What are your views on the two-phased policy approach that has been widely proposed by International Financial Institutions, namely protecting lives and livelihoods today and laying the pro-growth policy foundations for a strong economy tomorrow?

I totally subscribe to that approach for the simple reason that we need human capital to drive economic growth going forward, post-COVID-19. We may have to make decisions which might compromise our good intentions to protect lives — namely, to open up the economy so that it does not totally collapse. We cannot afford at this moment in time to let the economy go off the rails. We must also take actions that speak to some kind of growth trajectory. The balance is difficult, but we have to appreciate the circumstances that we find ourselves in. 

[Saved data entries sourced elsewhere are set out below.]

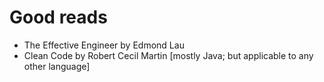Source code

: # Good reads

* The Effective Engineer by Edmond Lau
* Clean Code by Robert Cecil Martin [mostly Java; but applicable to any other language]
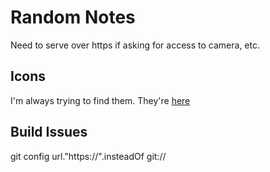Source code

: # Random Notes

Need to serve over https if asking for access to camera, etc.


## Icons

I'm always trying to find them. They're [here](https://www.webcomponents.org/element/PolymerElements/iron-icons/demo/demo/index.html)



## Build Issues

git config  url."https://".insteadOf git://

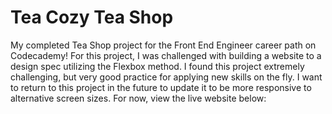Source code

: # Tea Cozy Tea Shop

My completed Tea Shop project for the Front End Engineer career path on Codecademy!
For this project, I was challenged with building a website to a design spec utilizing the Flexbox method. I found this project extremely challenging, but very good practice for applying new skills on the fly. I want to return to this project in the future to update it to be more responsive to alternative screen sizes. For now, view the live website below:

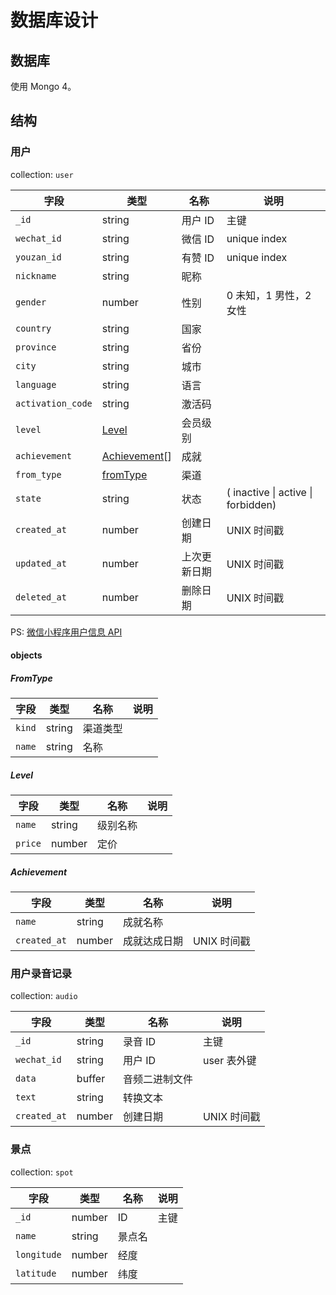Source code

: # 数据库设计

## 数据库

使用 Mongo 4。

## 结构

### 用户

collection: `user`

| 字段              | 类型                          | 名称         | 说明                               |
| ----------------- | ----------------------------- | ------------ | ---------------------------------- |
| `_id`             | string                        | 用户 ID      | 主键                               |
| `wechat_id`       | string                        | 微信 ID      | unique index                       |
| `youzan_id`       | string                        | 有赞 ID      | unique index                       |
| `nickname`        | string                        | 昵称         |                                    |
| `gender`          | number                        | 性别         | 0 未知，1 男性，2 女性             |
| `country`         | string                        | 国家         |                                    |
| `province`        | string                        | 省份         |                                    |
| `city`            | string                        | 城市         |                                    |
| `language`        | string                        | 语言         |                                    |
| `activation_code` | string                        | 激活码       |                                    |
| `level`           | [Level](#level)               | 会员级别     |                                    |
| `achievement`     | [Achievement](#achievement)[] | 成就         |                                    |
| `from_type`       | [fromType](#fromType)         | 渠道         |                                    |
| `state`           | string                        | 状态         | ( inactive \| active \| forbidden) |
| `created_at`      | number                        | 创建日期     | UNIX 时间戳                        |
| `updated_at`      | number                        | 上次更新日期 | UNIX 时间戳                        |
| `deleted_at`      | number                        | 删除日期     | UNIX 时间戳                        |

PS: [微信小程序用户信息 API](https://developers.weixin.qq.com/miniprogram/dev/api/UserInfo.html)

#### objects

##### FromType

| 字段   | 类型   | 名称     | 说明 |
| ------ | ------ | -------- | ---- |
| `kind` | string | 渠道类型 |      |
| `name` | string | 名称     |      |

##### Level

| 字段    | 类型   | 名称     | 说明 |
| ------- | ------ | -------- | ---- |
| `name`  | string | 级别名称 |      |
| `price` | number | 定价     |      |

##### Achievement

| 字段         | 类型   | 名称         | 说明        |
| ------------ | ------ | ------------ | ----------- |
| `name`       | string | 成就名称     |             |
| `created_at` | number | 成就达成日期 | UNIX 时间戳 |

### 用户录音记录

collection: `audio`

| 字段         | 类型   | 名称           | 说明        |
| ------------ | ------ | -------------- | ----------- |
| `_id`        | string | 录音 ID        | 主键        |
| `wechat_id`  | string | 用户 ID        | user 表外键 |
| `data`       | buffer | 音频二进制文件 |             |
| `text`       | string | 转换文本       |             |
| `created_at` | number | 创建日期       | UNIX 时间戳 |

### 景点

collection: `spot`

| 字段        | 类型   | 名称   | 说明 |
| ----------- | ------ | ------ | ---- |
| `_id`       | number | ID     | 主键 |
| `name`      | string | 景点名 |      |
| `longitude` | number | 经度   |      |
| `latitude`  | number | 纬度   |      |
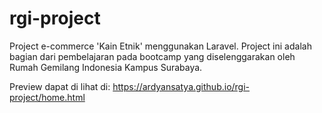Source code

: # rgi-project
Project e-commerce 'Kain Etnik' menggunakan Laravel. Project ini adalah bagian dari pembelajaran pada bootcamp yang diselenggarakan oleh Rumah Gemilang Indonesia Kampus Surabaya.

Preview dapat di lihat di:  https://ardyansatya.github.io/rgi-project/home.html
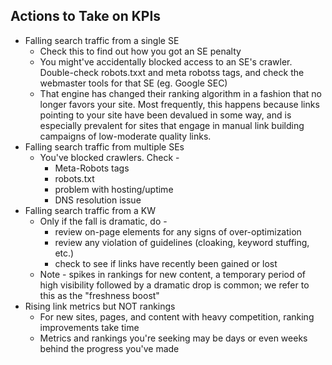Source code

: ## Actions to Take on KPIs
* Falling search traffic from a single SE
    * Check this to find out how you got an SE penalty
    * You might've accidentally blocked access to an SE's crawler. Double-check robots.txxt and meta robotss tags, and check the webmaster tools for that SE (eg. Google SEC)
    * That engine has changed their ranking algorithm in a fashion that no longer favors your site. Most frequently, this happens because links pointing to your site have been devalued in some way, and is especially prevalent for sites that engage in manual link building campaigns of low-moderate quality links.
* Falling search traffic from multiple SEs
    * You've blocked crawlers. Check -
        * Meta-Robots tags
        * robots.txt
        * problem with hosting/uptime
        * DNS resolution issue
* Falling search traffic from a KW
    * Only if the fall is dramatic, do -
        * review on-page elements for any signs of over-optimization
        * review any violation of guidelines (cloaking, keyword stuffing, etc.) 
        * check to see if links have recently been gained or lost
    * Note - spikes in rankings for new content, a temporary period of high visibility followed by a dramatic drop is common; we refer to this as the "freshness boost"
* Rising link metrics but NOT rankings
    * For new sites, pages, and content with heavy competition, ranking improvements take time
    * Metrics and rankings you're seeking may be days or even weeks behind the progress you've made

There is global consensus that protecting a country’s key industries is critical for an economy’s post-COVID survival. Should Government prioritise the protection of Zambia’s mining sector to facilitate a mining-led recovery?

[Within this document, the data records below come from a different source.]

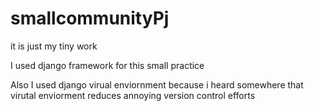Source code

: # smallcommunityPj

it is just my tiny work

I used django framework for this small practice

Also I used django virual enviornment because i heard somewhere that virutal enviorment reduces annoying version control efforts
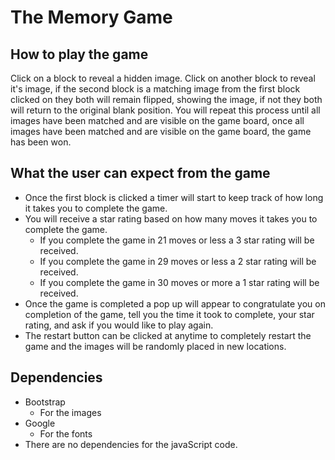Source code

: # The Memory Game

## How to play the game

Click on a block to reveal a hidden image. Click on another block to reveal it's image, if the second block is a matching image from the first block clicked on they both will remain flipped, showing the image, if not they both will return to the original blank position. You will repeat this process until all images have been matched and are visible on the game board, once all images have been matched and are visible on the game board, the game has been won.

## What the user can expect from the game

* Once the first block is clicked a timer will start to keep track of how long it takes you to complete the game.
* You will receive a star rating based on how many moves it takes you to complete the game.
  * If you complete the game in 21 moves or less a 3 star rating will be received.
  * If you complete the game in 29 moves or less a 2 star rating will be received.  
  * If you complete the game in 30 moves or more a 1 star rating will be received.
* Once the game is completed a pop up will appear to congratulate you on completion of the game, tell you the time it took to complete, your star rating, and ask if you would like to play again.
* The restart button can be clicked at anytime to completely restart the game and the images will be randomly placed in new locations.

## Dependencies

* Bootstrap
  * For the images
* Google
  * For the fonts
* There are no dependencies for the javaScript code.
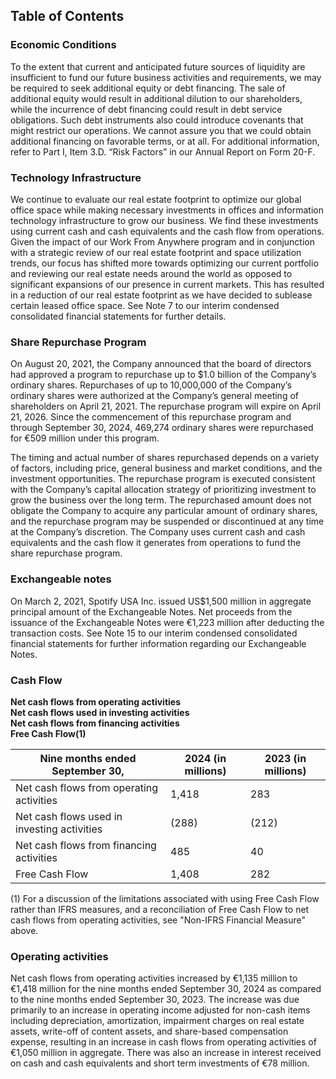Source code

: ## Table of Contents

### Economic Conditions
To the extent that current and anticipated future sources of liquidity are insufficient to fund our future business activities and requirements, we may be required to seek additional equity or debt financing. The sale of additional equity would result in additional dilution to our shareholders, while the incurrence of debt financing could result in debt service obligations. Such debt instruments also could introduce covenants that might restrict our operations. We cannot assure you that we could obtain additional financing on favorable terms, or at all. For additional information, refer to Part I, Item 3.D. “Risk Factors” in our Annual Report on Form 20-F.

### Technology Infrastructure
We continue to evaluate our real estate footprint to optimize our global office space while making necessary investments in offices and information technology infrastructure to grow our business. We find these investments using current cash and cash equivalents and the cash flow from operations. Given the impact of our Work From Anywhere program and in conjunction with a strategic review of our real estate footprint and space utilization trends, our focus has shifted more towards optimizing our current portfolio and reviewing our real estate needs around the world as opposed to significant expansions of our presence in current markets. This has resulted in a reduction of our real estate footprint as we have decided to sublease certain leased office space. See Note 7 to our interim condensed consolidated financial statements for further details.

### Share Repurchase Program
On August 20, 2021, the Company announced that the board of directors had approved a program to repurchase up to $1.0 billion of the Company’s ordinary shares. Repurchases of up to 10,000,000 of the Company’s ordinary shares were authorized at the Company’s general meeting of shareholders on April 21, 2021. The repurchase program will expire on April 21, 2026. Since the commencement of this repurchase program and through September 30, 2024, 469,274 ordinary shares were repurchased for €509 million under this program.

The timing and actual number of shares repurchased depends on a variety of factors, including price, general business and market conditions, and the investment opportunities. The repurchase program is executed consistent with the Company’s capital allocation strategy of prioritizing investment to grow the business over the long term. The repurchased amount does not obligate the Company to acquire any particular amount of ordinary shares, and the repurchase program may be suspended or discontinued at any time at the Company’s discretion. The Company uses current cash and cash equivalents and the cash flow it generates from operations to fund the share repurchase program.

### Exchangeable notes
On March 2, 2021, Spotify USA Inc. issued US$1,500 million in aggregate principal amount of the Exchangeable Notes. Net proceeds from the issuance of the Exchangeable Notes were €1,223 million after deducting the transaction costs. See Note 15 to our interim condensed consolidated financial statements for further information regarding our Exchangeable Notes.

### Cash Flow

**Net cash flows from operating activities**  
**Net cash flows used in investing activities**  
**Net cash flows from financing activities**  
**Free Cash Flow(1)**

| Nine months ended September 30,       | 2024 (in millions) | 2023 (in millions) |
|---------------------------------------|--------------------|--------------------|
| Net cash flows from operating activities | 1,418              | 283                |
| Net cash flows used in investing activities | (288)             | (212)              |
| Net cash flows from financing activities | 485                | 40                 |
| Free Cash Flow                          | 1,408              | 282                |

(1) For a discussion of the limitations associated with using Free Cash Flow rather than IFRS measures, and a reconciliation of Free Cash Flow to net cash flows from operating activities, see "Non-IFRS Financial Measure" above.

### Operating activities
Net cash flows from operating activities increased by €1,135 million to €1,418 million for the nine months ended September 30, 2024 as compared to the nine months ended September 30, 2023. The increase was due primarily to an increase in operating income adjusted for non-cash items including depreciation, amortization, impairment charges on real estate assets, write-off of content assets, and share-based compensation expense, resulting in an increase in cash flows from operating activities of €1,050 million in aggregate. There was also an increase in interest received on cash and cash equivalents and short term investments of €78 million.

We need to build a strong bond of partnership between Government and the mining houses, which is anchored on trust, transparency and also mutual benefit. To qualify this: Government says they want to buy off First Quantum and Glencore’s stake in Mopani but I still hold the view — and strongly so — that Government has got no business in business. It should be left to private capital to explore these opportunities. Government’s expectation should only be to receive what it is due in taxes, royalties, and so forth. 

If we believe that, as a country, we need a very strong mining industry post-COVID, then we should insist that private capital is the best partner to run the mining sector. Our Government’s responsibility should be to create an environment that allows private capital to be invested to run profitable enterprises. 

Let us have a very strong, predictable mining policy framework which does not change at the whim of one state actor, but is driven by consensus and mutual understanding — with the caveats put in place that there will be no surprises going forward.

See also: Feeling for the economy’s pulse

 

 

2 COMMENTS

  1. I like the article but it should be more in-your-face! In an economy where Monetary policy is determined by technocrats and Fiscal policy is influenced by politicians, that becomes your immediate hurdle! You cannot use the same limited instruments to control or hold down the exchange rate, inflation, interest rates, balance of payments, current account deficit, GDP (nominal/real) expectations and the elephant 🐘 in the house politics and corruption! As for mining, its not just ‘digging’ copper from the ground!. Let the techno/commercial/financial functionaries do their job! All the current economic criteria evaluation matrices are showing an economy going East!